Everybody told me that in the making of kẹo dừa, stirring is the most strenuous task for one’s hand muscles and eyes. It must be done constantly so the sugar doesn’t burn and the color is uniform. Temperature control is equally crucial because candy-making used to be done on firewood stoves, which required experience in fire control and time precision. Once the coconut syrup thickens and darkens, the hot, viscous mixture is spread out on an oiled surface for easy removal. After it’s cooled down, the final task is to slice it into small chunks and wrap the chunks in paper.
That was the entire process of candy-making from the memories of my youth. Later, I got a chance to learn how big facilities make kẹo dừa too, which involves machines to help with arduous steps like browning the coconut and stirring. Of course, nowadays, many other iterations of kẹo dừa were invented like durian, peanut, pandan, cocoa, strawberry, gấc, etc. The diversification of flavor gives snack eaters new experiences, taking the culinary development of Bến Tre and Vietnam to a higher level.
The treat that nourishes the land of the coconut
My grandmother believes that we can only find true-blue authentic kẹo dừa from Bến Tre. It’s the best representation of the coconut fruit, of the creativity of a craft village, and of the meticulousness of the people of the province. One must eat kẹo dừa slowly, so the decadent richness of coconut milk can melt on the tongue.

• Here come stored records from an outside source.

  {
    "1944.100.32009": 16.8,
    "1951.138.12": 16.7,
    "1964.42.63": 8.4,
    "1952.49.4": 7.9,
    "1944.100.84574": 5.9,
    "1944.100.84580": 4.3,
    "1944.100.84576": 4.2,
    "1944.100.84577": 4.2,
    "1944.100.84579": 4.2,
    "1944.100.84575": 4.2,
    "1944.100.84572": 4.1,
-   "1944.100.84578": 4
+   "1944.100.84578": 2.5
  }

Mekong inhabitants often reserve an important space on their welcome tray for kẹo dừa before any guest visits. The image of a teapot, a dry coconut, and a small plate of coconut candies is a familiar sight in southern living rooms. Munch on coconut candy and sip hot tea — these are such rustic but inviting rituals.

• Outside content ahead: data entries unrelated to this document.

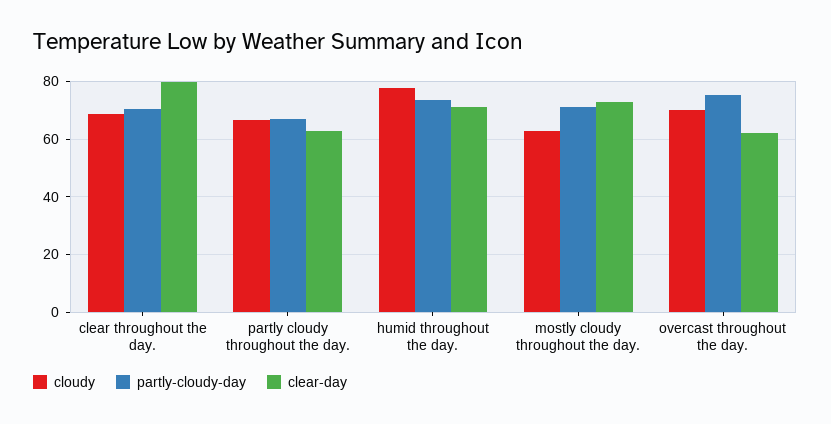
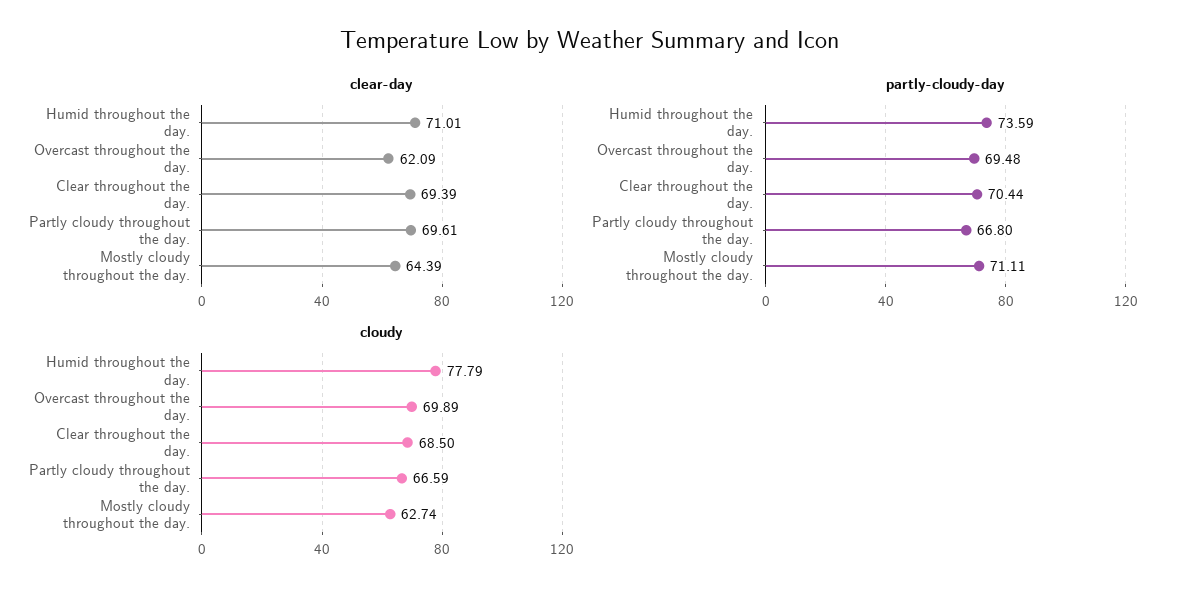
  {
    "cloudy": {
      "clear throughout the day.": 68.5,
      "partly cloudy throughout the day.": 66.59,
      "humid throughout the day.": 77.79,
      "mostly cloudy throughout the day.": 62.74,
      "overcast throughout the day.": 69.89
    },
    "partly-cloudy-day": {
      "clear throughout the day.": 70.44,
      "partly cloudy throughout the day.": 66.8,
      "humid throughout the day.": 73.59,
      "mostly cloudy throughout the day.": 71.11,
-     "overcast throughout the day.": 75
+     "overcast throughout the day.": 69.48
    },
    "clear-day": {
-     "clear throughout the day.": 80,
+     "clear throughout the day.": 69.39,
-     "partly cloudy throughout the day.": 62.5,
+     "partly cloudy throughout the day.": 69.61,
      "humid throughout the day.": 71.01,
-     "mostly cloudy throughout the day.": 72.5,
+     "mostly cloudy throughout the day.": 64.39,
      "overcast throughout the day.": 62.09
    }
  }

I grew up under the shade of coconut fronds, so much of our lifestyle was intertwined with the coconut, from the roof above to the columns holding our home up to the food we consume. I still remember the many Tết past when I hopped into the kitchen to help my mom create kẹo dừa. We got up when the sun was barely above the horizon to prepare the ingredients. She always made an unbelievable amount of kẹo dừa — at least a few giant pans. She said we must make a lot of tasty candy to give to our relatives and neighbors. Making kẹo dừa with her was how I learned the importance of fostering a bond with my community.

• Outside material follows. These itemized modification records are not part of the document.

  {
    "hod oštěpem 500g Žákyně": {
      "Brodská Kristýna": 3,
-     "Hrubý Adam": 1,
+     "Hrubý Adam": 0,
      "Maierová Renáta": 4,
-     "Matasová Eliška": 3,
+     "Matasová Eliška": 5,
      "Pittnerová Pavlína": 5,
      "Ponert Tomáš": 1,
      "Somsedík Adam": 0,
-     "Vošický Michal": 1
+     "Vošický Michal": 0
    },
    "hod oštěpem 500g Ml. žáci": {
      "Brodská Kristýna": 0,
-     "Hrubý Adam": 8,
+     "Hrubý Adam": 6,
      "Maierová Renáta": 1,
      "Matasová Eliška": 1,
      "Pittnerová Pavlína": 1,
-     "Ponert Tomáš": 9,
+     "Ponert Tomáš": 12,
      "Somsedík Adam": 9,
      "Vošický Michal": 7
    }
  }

Protecting coconut trees is no cakewalk. After years away, with every return trip, I notice that my hometown has changed a lot. Prices drop and pests are abundant, so a plethora of farm owners are increasingly frustrated with maintaining the province’s signature plant. Many have switched to new cash crops in hopes of improving their family situation. It goes to show that tales about the coconut don’t always involve nostalgic memories, but also countless concerns.
Still, the people of Bến Tre have never turned their back on coconut, especially in the realm of food. Thanks to the growth of coconut farm tours, this time-honored confection has become a culinary icon of the province, something that anyone who visits can’t help but bring home to give to friends and family. Coconut candy is a shining example of how artisanal products can both instill cultural values and facilitate economic growth, playing a part in improving the livelihood of the people who created them. As long as farmers can afford to keep coconut farms, coconut trees will continue to take root all over the Mekong Delta.
Towering coconut trees and their ample fruits, the Mekong Delta’s hard-working farmers, and the skills of confectioners — every factor plays a part in lifting kẹo dừa up from a humble countryside treat to the region’s delicacy. For me, coconut candy today is no longer just a childhood treat, it’s taken on new meanings as an anchor of wistfulness and appreciation of my hometown’s flavors. It represents my affection for where I was born, an affection that flows within my blood and across generations.